The issue isn't whether or not the architeture as it existed in the past is or isn't able to securely isolate user and kernel mode processes in an OS which may not exist. If an OS can be written to securely isolate user and kernel mode processes then I am sure that someone clever will find a way to use it to do such a thing and may have an excellent security solution for that OS which runs on current chips. I wish whomever tries to do this the best of luck. [Moderator's Obnoxious Note: I believe such an operating system is called "Unix"...] In Windows there are a number of reasons we can't use the current isolation model for absolute enforcement of isolation. The biggest business reasons are backwards compatibility for applications and kernel mode drivers, both of which count on the current architecture and all of it's strengths (and quirks). As we have stated before, we designed Pd with the assumption that we couldn't break apps and we couldn't break device drivers. Arbitrary Windows code which runs today must continue to run and function in Pd as it does today, and yet Pd must still be able to provde protection. Someone with a niche OS who doesn't care about breaking things may use a different approach - they don't have gazllions of lines of 3rd party code counting on version to version compatibility. We do.
From a technical perspective, there are also a number of reasons that the current isolation models don't work My guess is that a hard core Linux or Unix kernel dev could probably explain this just as well as MS could, however I will see if I can get someone on our end to outline the issues as we see them.
I think that you are talking about separating user-mode processes in VMWare (right?). What about SCSI controllers? The BIOS? Option ROMS? Kernel mode device drivers? DMA devices? Random kernel foo.sys? What if the attack uses SMM to attack VMWare itself? How does VMWare prove that the environment it inherited when it booted is valid? Lastly - Pd is only partially about process isolation. Nothing in the current architecture even attmempts to address SW attestation, delegated evaluation, authentication, or the sealing of data. P ----- Original Message ----- From: "Nathaniel Daw" <daw@cs.cmu.edu> To: <cryptography@wasabisystems.com> Cc: "Cypherpunks" <cypherpunks@minder.net> Sent: Tuesday, September 17, 2002 3:01 PM Subject: Re: but _is_ the pentium securely virtualizable? (Re: Cryptogram: Palladium Only for DRM)

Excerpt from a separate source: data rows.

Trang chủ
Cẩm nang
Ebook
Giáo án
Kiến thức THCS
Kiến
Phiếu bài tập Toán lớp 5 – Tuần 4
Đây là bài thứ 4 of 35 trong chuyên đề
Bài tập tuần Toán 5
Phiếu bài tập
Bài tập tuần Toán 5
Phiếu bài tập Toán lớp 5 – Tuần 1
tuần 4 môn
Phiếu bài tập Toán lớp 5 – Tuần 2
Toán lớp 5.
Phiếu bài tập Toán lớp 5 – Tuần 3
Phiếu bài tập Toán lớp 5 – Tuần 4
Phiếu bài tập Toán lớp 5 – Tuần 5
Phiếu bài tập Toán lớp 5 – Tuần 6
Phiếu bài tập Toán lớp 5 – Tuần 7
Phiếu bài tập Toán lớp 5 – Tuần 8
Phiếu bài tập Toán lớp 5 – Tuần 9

The fact that VMWare works just means they used some tricks to make it practically virtualize some common OSes, not that it is no longer possible to write malicious software to run as user or privileged level inside the guest OS and have it escape the virtualization.
I spoke with someone who had evaluated the appropriateness of the VMWare internals for security sandboxing with respect to just this point. He seemed to believe that it is simply not possible for processes in the guest to escape the sandbox (perhaps, in light of the paper you cite, this signals inefficiencies in VMWare). Other people on this list were, I believe, involved in porting VMWare to be hosted under the BSD architecture and may be able to speak further about this. In any case, the broader point that has been made repeatedly is that even if the Pentium is not efficiently, securely virtualizable due to quirks in its instruction set, clearly there are architectures which are but which avoid the objectionable, user-hostile, aspects of the Pd scheme.